>> begin Supplied records
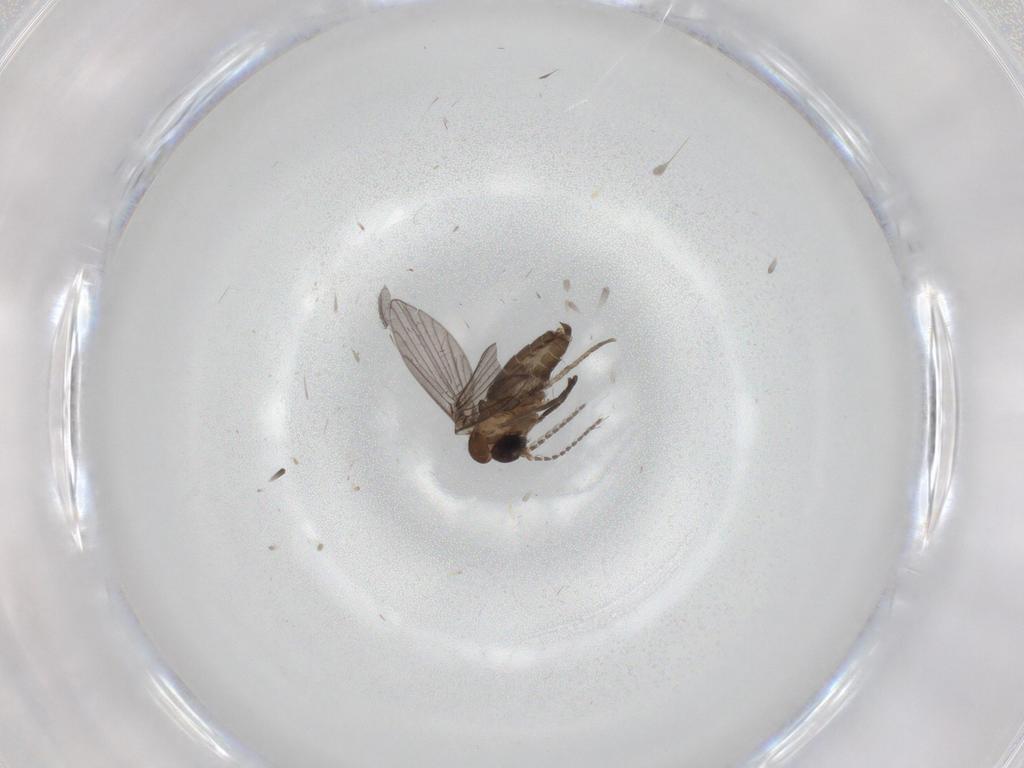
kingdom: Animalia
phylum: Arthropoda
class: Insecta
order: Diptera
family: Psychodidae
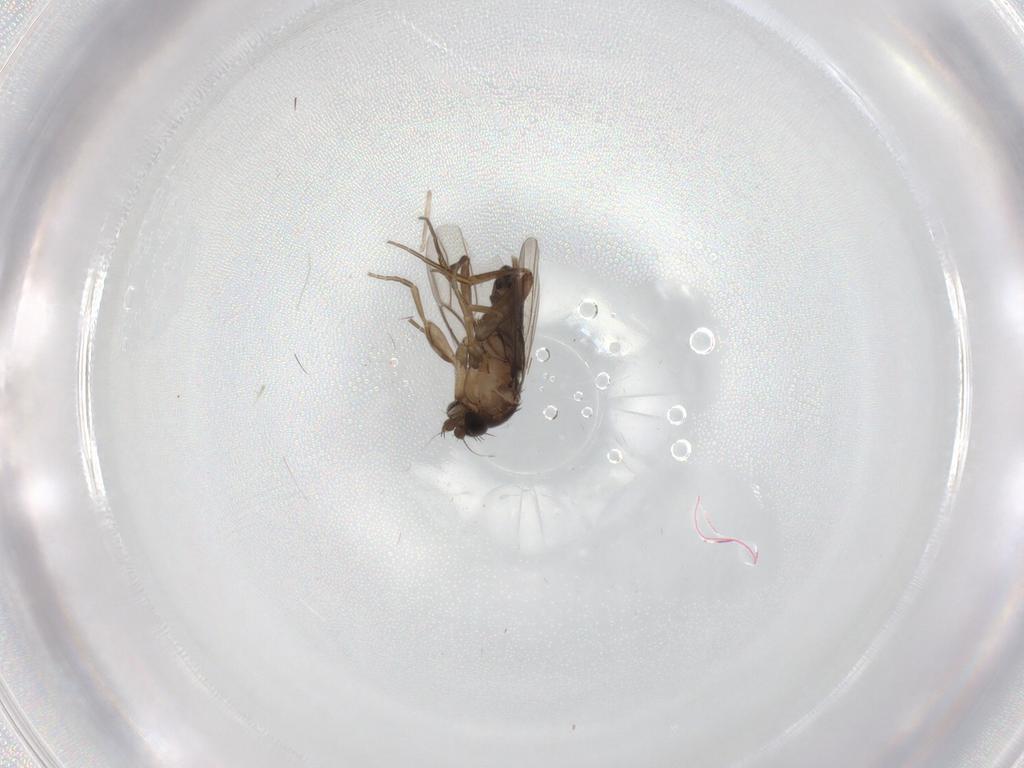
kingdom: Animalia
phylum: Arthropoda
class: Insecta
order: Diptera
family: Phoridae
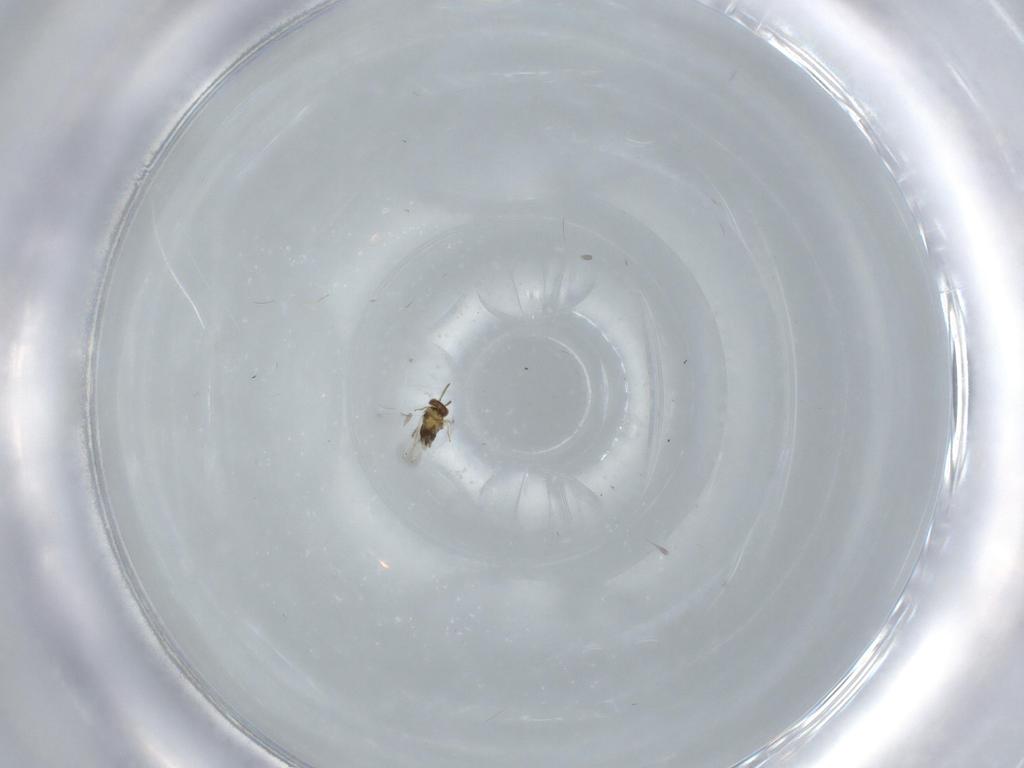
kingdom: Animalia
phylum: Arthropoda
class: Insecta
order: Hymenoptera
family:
>> end Supplied records
◆ What the task requires:
Please rewrite the listing above with every "phylum" changed to "division" and everything else kept the same. Leave the pictures out.

◆ The solution:
kingdom: Animalia
division: Arthropoda
class: Insecta
order: Diptera
family: Psychodidae
kingdom: Animalia
division: Arthropoda
class: Insecta
order: Diptera
family: Phoridae
kingdom: Animalia
division: Arthropoda
class: Insecta
order: Hymenoptera
family:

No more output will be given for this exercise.